My one other exception is that sometimes I’ll bring my own tea bag or vitamin C drink with me and ask for a cup of hot water. I’ve never had anyone look at me funny for asking for a cup of hot water, and I even had one flight attendant say how smart if was for me to bring my own vitamin C drink because it was flu season, and every little bit helps! Whatever will keep you hydrated.
Since you’ll be drinking lots of water, make sure you also take the time to take care of business! It can get complicated unless you’re in the aisle seat, but even if you’re next to the window, you gotta do what you gotta do.
- Do Your Daily Routines
Since you’ll already be in the bathroom several times during your flight, use your time to do your daily and nightly routines as much as possible. I bring facial wipes with me to wash my face and use coconut oil as a moisturizer (since it’s a dry atmosphere), and I also take my contacts out and brush my teeth while I’m in there.

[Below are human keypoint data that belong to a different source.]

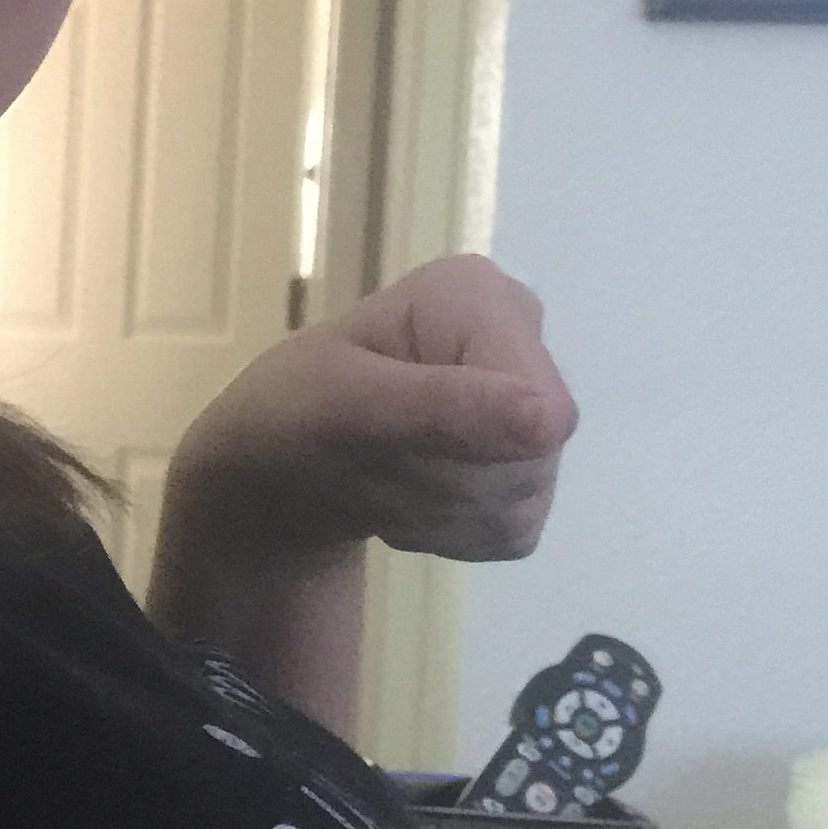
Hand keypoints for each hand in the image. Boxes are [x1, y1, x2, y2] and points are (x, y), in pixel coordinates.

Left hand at [170, 255, 579, 564]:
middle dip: (441, 480)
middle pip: (532, 457)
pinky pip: (513, 530)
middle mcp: (521, 336)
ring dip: (435, 510)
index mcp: (480, 295)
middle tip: (372, 461)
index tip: (390, 434)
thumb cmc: (293, 413)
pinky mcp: (529, 473)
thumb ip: (442, 406)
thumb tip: (550, 422)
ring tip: (382, 474)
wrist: (277, 467)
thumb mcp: (343, 402)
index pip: (538, 404)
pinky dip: (450, 533)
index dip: (468, 442)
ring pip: (522, 498)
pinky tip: (408, 498)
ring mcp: (530, 406)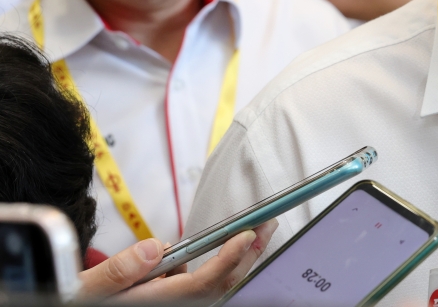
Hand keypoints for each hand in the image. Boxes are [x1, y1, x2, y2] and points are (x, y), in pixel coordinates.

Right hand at [77, 219, 276, 300]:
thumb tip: (154, 247)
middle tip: (268, 226)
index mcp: (153, 302)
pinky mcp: (169, 299)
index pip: (201, 285)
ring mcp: (171, 303)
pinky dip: (208, 267)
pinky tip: (207, 250)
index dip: (228, 260)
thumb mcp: (87, 287)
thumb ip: (119, 270)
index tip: (247, 234)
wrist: (81, 304)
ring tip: (254, 233)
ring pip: (212, 285)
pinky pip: (195, 286)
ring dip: (235, 260)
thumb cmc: (81, 300)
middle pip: (218, 286)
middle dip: (246, 256)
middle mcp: (168, 305)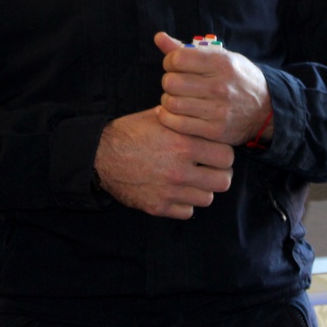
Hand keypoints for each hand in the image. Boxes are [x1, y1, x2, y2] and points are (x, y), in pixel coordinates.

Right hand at [93, 108, 233, 219]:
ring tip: (193, 180)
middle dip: (219, 173)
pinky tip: (177, 192)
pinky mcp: (158, 207)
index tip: (215, 151)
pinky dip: (185, 203)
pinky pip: (187, 212)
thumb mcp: (157, 116)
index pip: (226, 155)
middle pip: (223, 180)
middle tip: (209, 168)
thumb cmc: (128, 132)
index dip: (222, 152)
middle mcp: (180, 170)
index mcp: (184, 144)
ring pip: (207, 198)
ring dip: (203, 189)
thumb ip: (183, 119)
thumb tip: (201, 114)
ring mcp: (170, 191)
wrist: (100, 155)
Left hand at [154, 32, 271, 145]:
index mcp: (221, 63)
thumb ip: (187, 49)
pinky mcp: (215, 130)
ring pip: (172, 103)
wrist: (266, 109)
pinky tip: (171, 112)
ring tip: (175, 98)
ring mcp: (218, 110)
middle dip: (168, 81)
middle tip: (175, 83)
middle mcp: (220, 86)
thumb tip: (158, 37)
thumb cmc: (238, 78)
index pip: (178, 59)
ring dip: (168, 100)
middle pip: (171, 82)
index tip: (174, 66)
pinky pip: (178, 124)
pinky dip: (167, 117)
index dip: (169, 61)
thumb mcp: (220, 57)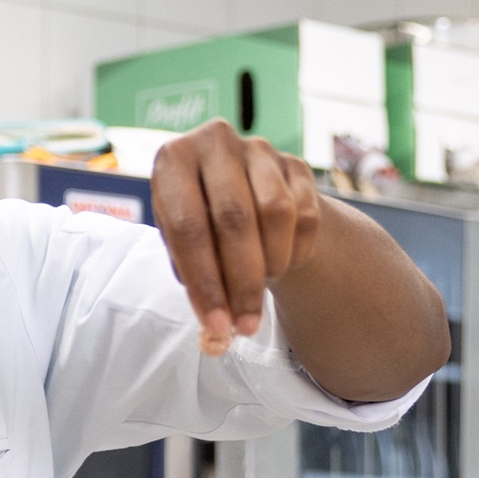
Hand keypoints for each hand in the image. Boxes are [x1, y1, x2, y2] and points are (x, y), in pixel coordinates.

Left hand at [149, 122, 323, 356]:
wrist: (242, 194)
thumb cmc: (200, 227)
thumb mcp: (183, 249)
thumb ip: (196, 285)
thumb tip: (217, 335)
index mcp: (173, 160)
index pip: (188, 227)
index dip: (205, 283)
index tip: (217, 326)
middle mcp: (215, 142)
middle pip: (234, 219)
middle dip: (242, 283)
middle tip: (245, 327)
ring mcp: (259, 149)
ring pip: (276, 213)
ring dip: (271, 264)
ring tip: (261, 288)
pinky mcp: (296, 163)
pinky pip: (306, 214)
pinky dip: (295, 251)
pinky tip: (281, 263)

Be courteous and don’t take up half an hour, but it does take up about five to ten minutes, and I feel better both during and after my flight if I’ve let myself do my “night time routine.” I do my morning routine, too: wash face, apply coconut oil, brush teeth, put on makeup (eyeliner and mascara only for me), and put my hair up if it’s looking tired, which it typically does on long flights. It takes up time, and it makes me feel a bit more alert as well!
Finally, try to walk the length of the plane every time you go to the bathroom, or at least once an hour (unless, of course, you’re a plane sleeper). This will help you keep those muscles moving to prevent muscle cramps, joint aches, and swollen legs and feet.
There you have it, my friends. I hope this helps you along on your next long flight, or perhaps it’ll help you prepare for your first long flight! What do you do on long flights that I didn’t mention here?